Toward an advanced physics-based scheme for retrieving land surface emissivity and temperature based on Fengyun-3D MERSI-II daytime mid-infrared data

Opt Express. 2024 Nov 4;32(23):42091-42111. doi: 10.1364/OE.541016.

Abstract

The hybrid nature of the mid-infrared (MIR) spectrum complicates the separation of reflected solar irradiance from total energy. Consequently, existing studies rarely use MIR satellite data alone for retrieving land surface temperature (LST) and land surface emissivity (LSE). In this study, we developed What we believe to be a novel physics-based approach to retrieve LSE and LST using MIR channel data from the MEdium Resolution Spectral Imager II (MERSI-II) onboard China's new-generation polar-orbiting meteorological satellite Fengyun-3D (FY-3D). MERSI-II includes two MIR channels (channels 20 and 21) with a spatial resolution of 1 km, suitable for applying the split-window (SW) algorithm. First, considering the unequal but linearly related land surface bidirectional reflectivity (LSR) in channels 20 and 21, we propose an improved nonlinear SW algorithm. This algorithm, combined with the radiative transfer equation (RTE), accurately retrieves LSR from MIR data. Second, using a kernel-driven bidirectional reflectance distribution function (BRDF) model, the RossThick-LiSparse-R model, we estimate hemispherical directional reflectance from the time series of LSRs (10 days) and subsequently retrieve LSE based on Kirchhoff's law. Atmospheric correction is performed using ERA-5 atmospheric reanalysis data with the radiative transfer (RT) code (MODTRAN 5.2). Finally, LST is retrieved using the RTE in the MIR spectral region.

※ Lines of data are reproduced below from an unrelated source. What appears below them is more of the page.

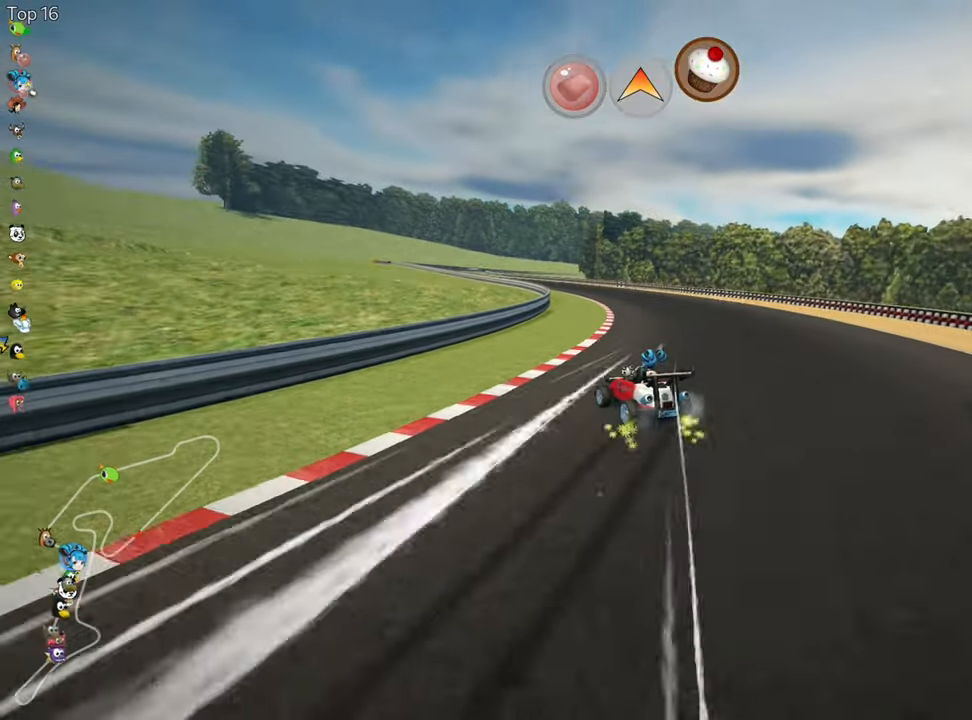
{"keys": ["up"], "events": [[283, "skid", "up"], [417, "fire", "down"], [467, "fire", "up"]]}
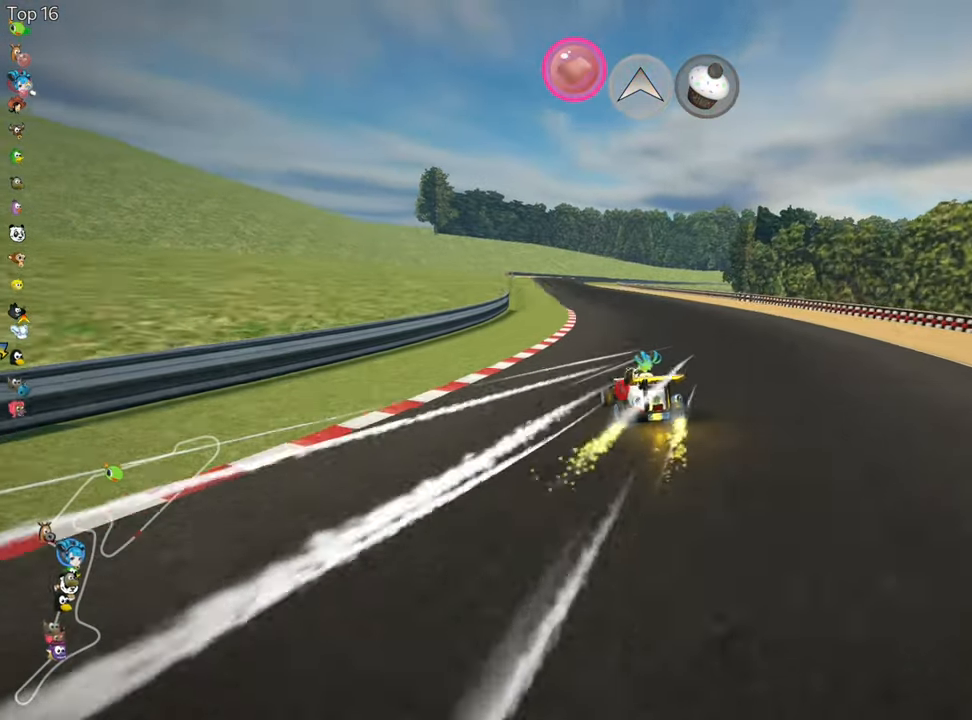
{"keys": ["up"], "events": []}
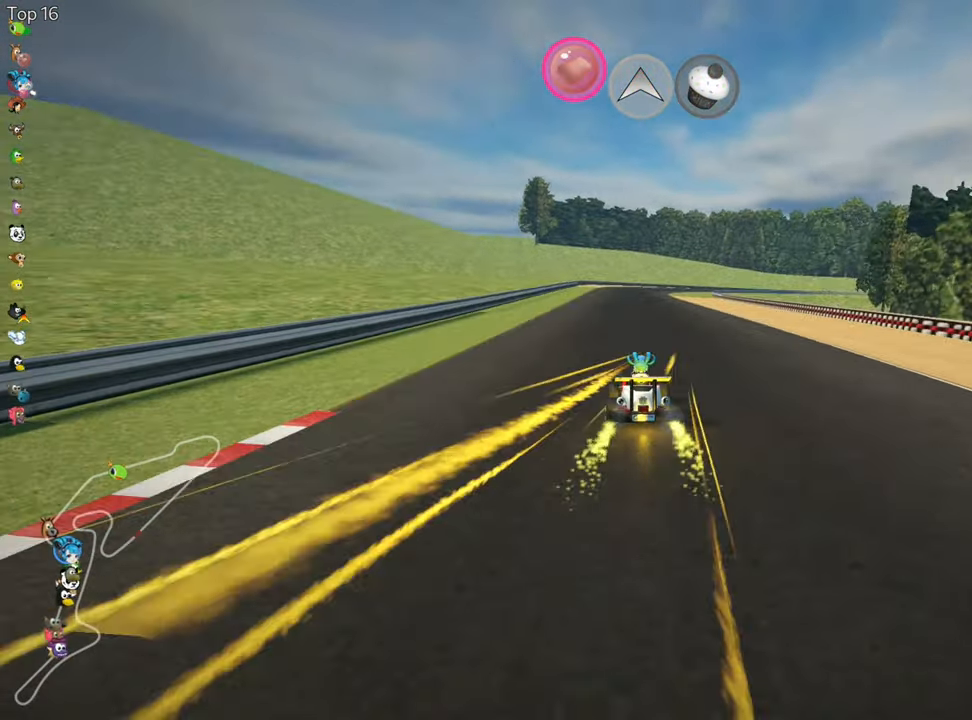
{"keys": ["up"], "events": [[183, "left", "down"], [300, "left", "up"]]}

The retrieved LSR was compared with those fitted using the BRDF model, yielding a root mean square error (RMSE) < 0.006 and a bias < 0.003. Cross-validation using the MODIS LSE and LST products (MYD11C1) as a reference showed that the RMSE of the retrieved LSE over 10 days was < 0.027 with a bias < 0.023. For the retrieved LST, the RMSE was < 1.8 K with a bias < 0.7 K. Overall, the proposed method demonstrates potential for retrieving global LSE and LST from MERSI-II MIR data, contributing to advancements in related applications.